Building-ML-Pipelines / building-machine-learning-pipelines

Code repository for the O'Reilly publication "Building Machine Learning Pipelines" by Hannes Hapke & Catherine Nelson
MIT License
583 stars 250 forks source link

Chapter 3 Data Ingestion #23

Closed dzlab closed 3 years ago

dzlab commented 3 years ago

In the book data splitting was mentioned briefly, e.g.

base_dir = os.getcwd()
output = example_gen_pb2.Output(
    split_config=example_gen_pb2.SplitConfig(splits=[ 
        example_gen_pb2.SplitConfig.Split(name='train', hash_buckets=6),
        example_gen_pb2.SplitConfig.Split(name='eval', hash_buckets=2),
        example_gen_pb2.SplitConfig.Split(name='test', hash_buckets=2)
    ]))

examples = dsl_utils.external_input(os.path.join(base_dir, 'data'))
example_gen = CsvExampleGen(input=examples, output_config=output) 

context.run(example_gen)

But how would one handle unbalanced datasets when generate samples for train/eval and test?

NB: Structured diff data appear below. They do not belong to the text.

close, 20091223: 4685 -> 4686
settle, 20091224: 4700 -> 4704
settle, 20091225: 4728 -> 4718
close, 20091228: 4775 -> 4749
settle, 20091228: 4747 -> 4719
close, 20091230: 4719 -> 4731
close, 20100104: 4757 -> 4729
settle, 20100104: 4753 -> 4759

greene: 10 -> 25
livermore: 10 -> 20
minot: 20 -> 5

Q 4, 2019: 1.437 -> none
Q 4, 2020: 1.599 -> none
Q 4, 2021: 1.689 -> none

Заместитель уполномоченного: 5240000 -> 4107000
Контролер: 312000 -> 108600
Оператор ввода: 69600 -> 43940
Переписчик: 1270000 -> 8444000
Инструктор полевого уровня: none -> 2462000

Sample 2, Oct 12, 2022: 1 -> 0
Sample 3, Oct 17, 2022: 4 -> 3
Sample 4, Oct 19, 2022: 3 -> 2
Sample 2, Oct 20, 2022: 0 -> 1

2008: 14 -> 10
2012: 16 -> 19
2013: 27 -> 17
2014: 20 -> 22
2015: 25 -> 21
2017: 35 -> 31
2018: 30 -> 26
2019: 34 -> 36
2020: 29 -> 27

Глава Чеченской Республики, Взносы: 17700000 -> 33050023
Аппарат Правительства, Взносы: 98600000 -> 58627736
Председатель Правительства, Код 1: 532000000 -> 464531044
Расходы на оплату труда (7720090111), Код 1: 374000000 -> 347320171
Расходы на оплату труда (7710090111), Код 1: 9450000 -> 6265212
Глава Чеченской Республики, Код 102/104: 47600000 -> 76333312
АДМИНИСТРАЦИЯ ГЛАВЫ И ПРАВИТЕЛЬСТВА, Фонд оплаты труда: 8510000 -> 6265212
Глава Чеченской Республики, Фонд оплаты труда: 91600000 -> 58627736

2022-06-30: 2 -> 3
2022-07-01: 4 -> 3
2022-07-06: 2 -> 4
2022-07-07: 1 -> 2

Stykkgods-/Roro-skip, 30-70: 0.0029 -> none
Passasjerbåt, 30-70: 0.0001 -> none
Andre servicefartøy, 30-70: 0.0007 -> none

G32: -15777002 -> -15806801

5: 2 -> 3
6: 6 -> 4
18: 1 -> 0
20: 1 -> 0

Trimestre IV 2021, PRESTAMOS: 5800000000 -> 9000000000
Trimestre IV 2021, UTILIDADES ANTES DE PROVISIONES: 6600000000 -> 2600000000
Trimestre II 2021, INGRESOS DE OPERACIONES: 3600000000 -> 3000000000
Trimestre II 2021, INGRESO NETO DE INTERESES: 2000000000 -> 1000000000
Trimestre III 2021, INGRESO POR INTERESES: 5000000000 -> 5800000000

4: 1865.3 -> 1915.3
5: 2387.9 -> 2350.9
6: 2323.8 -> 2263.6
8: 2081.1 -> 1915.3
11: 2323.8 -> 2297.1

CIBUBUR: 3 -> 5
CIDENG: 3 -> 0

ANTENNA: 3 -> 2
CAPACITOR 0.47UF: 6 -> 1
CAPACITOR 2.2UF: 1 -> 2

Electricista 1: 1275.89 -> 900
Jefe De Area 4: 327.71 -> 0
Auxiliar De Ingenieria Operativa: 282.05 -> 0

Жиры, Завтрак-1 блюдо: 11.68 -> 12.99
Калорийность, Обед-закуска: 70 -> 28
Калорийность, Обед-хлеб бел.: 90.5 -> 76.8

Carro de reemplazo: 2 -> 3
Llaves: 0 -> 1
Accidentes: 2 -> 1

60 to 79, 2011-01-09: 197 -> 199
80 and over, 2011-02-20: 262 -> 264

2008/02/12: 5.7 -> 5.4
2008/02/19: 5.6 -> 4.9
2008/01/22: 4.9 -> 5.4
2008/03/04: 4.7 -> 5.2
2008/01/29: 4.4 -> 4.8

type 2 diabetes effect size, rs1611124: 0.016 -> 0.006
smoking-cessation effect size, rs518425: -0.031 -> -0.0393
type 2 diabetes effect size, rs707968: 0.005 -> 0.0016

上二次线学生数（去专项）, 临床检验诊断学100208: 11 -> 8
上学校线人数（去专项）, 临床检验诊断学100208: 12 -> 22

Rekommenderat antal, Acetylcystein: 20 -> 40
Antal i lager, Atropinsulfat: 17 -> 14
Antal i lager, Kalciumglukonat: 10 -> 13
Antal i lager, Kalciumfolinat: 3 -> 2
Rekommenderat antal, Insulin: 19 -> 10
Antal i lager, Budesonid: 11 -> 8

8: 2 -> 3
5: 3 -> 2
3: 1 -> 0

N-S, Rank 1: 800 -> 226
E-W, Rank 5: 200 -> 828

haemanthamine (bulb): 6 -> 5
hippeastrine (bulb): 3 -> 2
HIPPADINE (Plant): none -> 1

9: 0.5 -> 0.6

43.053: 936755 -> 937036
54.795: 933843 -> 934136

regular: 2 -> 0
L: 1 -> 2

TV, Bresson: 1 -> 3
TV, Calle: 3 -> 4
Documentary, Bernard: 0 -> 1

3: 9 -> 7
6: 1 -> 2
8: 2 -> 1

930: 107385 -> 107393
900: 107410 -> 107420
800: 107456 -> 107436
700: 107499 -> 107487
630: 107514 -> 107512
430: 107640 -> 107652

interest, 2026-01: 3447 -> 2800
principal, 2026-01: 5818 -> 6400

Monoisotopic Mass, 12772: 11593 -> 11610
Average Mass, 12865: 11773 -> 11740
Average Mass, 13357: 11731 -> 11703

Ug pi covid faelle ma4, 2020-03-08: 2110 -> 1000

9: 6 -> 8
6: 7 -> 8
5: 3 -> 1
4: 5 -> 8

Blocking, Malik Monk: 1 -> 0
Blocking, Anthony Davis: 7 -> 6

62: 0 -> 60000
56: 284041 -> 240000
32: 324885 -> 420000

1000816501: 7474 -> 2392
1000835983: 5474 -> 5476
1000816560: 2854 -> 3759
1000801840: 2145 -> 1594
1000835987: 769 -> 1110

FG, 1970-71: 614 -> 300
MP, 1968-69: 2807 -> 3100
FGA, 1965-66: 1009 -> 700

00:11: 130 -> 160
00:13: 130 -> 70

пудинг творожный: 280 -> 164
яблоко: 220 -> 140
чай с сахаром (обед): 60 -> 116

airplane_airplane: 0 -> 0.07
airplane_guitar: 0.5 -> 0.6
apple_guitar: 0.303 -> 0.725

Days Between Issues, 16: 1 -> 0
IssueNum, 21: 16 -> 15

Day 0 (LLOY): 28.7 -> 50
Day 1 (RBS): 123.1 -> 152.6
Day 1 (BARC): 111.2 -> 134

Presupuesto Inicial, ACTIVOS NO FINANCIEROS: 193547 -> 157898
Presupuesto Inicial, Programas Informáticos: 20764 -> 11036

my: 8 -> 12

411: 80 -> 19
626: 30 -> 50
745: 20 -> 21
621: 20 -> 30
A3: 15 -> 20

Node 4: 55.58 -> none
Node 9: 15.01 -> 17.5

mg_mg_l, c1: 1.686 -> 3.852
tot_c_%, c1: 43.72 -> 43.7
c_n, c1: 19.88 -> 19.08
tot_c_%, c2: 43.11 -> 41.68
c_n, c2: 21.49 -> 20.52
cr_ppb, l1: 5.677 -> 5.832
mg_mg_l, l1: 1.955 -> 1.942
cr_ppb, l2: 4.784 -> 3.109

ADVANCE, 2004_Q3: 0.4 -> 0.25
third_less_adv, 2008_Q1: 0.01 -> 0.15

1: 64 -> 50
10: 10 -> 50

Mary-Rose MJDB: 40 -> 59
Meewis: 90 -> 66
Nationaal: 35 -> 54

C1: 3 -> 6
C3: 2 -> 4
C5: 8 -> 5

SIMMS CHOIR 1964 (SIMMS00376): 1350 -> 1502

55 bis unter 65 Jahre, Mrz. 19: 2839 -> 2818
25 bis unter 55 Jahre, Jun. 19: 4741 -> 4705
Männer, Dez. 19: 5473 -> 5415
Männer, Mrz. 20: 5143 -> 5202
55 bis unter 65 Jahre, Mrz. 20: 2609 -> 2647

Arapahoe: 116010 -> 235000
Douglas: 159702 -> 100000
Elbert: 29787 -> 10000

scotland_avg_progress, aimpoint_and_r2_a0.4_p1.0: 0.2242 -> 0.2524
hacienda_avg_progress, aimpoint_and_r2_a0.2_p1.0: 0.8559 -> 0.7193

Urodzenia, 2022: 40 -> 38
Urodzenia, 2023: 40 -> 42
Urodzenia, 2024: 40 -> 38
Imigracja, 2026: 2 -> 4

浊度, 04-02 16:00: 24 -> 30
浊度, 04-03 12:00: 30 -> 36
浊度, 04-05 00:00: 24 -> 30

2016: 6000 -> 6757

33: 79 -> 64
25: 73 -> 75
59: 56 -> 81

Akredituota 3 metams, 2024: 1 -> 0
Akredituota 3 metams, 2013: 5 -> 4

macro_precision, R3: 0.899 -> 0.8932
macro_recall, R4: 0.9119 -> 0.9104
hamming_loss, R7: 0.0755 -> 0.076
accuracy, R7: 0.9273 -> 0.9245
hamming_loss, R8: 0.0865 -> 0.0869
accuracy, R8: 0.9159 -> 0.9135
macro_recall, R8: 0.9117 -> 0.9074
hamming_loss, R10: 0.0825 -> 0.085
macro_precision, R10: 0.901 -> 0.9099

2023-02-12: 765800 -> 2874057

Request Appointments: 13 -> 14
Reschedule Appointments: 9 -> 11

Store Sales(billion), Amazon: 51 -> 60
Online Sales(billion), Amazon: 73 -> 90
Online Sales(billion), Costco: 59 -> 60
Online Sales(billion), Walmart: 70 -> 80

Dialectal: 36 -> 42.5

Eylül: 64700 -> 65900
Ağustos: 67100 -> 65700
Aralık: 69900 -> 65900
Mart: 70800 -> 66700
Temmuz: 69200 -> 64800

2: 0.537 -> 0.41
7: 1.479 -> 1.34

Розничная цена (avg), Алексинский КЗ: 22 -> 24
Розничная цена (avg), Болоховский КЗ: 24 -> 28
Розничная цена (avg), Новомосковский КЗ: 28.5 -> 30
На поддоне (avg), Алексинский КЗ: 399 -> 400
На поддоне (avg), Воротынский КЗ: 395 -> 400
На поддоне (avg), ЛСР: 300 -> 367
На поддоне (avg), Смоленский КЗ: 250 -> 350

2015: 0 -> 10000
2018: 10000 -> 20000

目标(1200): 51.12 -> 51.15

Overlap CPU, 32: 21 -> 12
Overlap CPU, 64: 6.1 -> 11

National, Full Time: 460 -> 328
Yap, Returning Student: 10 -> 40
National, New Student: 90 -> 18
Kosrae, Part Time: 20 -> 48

I'm not able to find any examples or documentation of this example_gen_pb2.SplitConfig.Split class

catherinenelson1 commented 3 years ago

Hi @dzlab,

This code works fine with unbalanced datasets (the example we use in the book is highly unbalanced!) The split is random, so you should get approximately the same class proportions in the train, eval and test splits. If you need to enforce stratified sampling, I don't believe this is supported in TFX. But you could prepare separate files for each split and pass them into your TFX pipeline as detailed here: https://www.tensorflow.org/tfx/guide/examplegen#custom_inputoutput_split

Hope that's helpful!

dzlab commented 3 years ago

Yeah stratified sampling is what I was looking for, i think it will be tricky to do it outside TFX. If I have a large dataset, I would need yet another infra (e.g. spark) for just prepare data for TFX. What would you recommend?

hanneshapke commented 3 years ago

Hi @dzlab, you can extend the executor of the ExampleGen component to overwrite the split workflow according to your needs. The benefit is that the component will then be executed via Apache Beam (a big advantage of TFX over for example Kubeflow Pipelines SDK). Apache Beam can process the data itself or outsource it to Spark or Flink. And all steps are getting tracked in the metadata store.

dzlab commented 3 years ago

Cool that answers my question.

hanneshapke commented 3 years ago

@dzlab You can find an example of how to overwrite the executor in the example: https://github.com/Building-ML-Pipelines/building-machine-learning-pipelines/blob/master/chapters/adv_tfx/Custom_TFX_Components.ipynb (check out the 2nd component)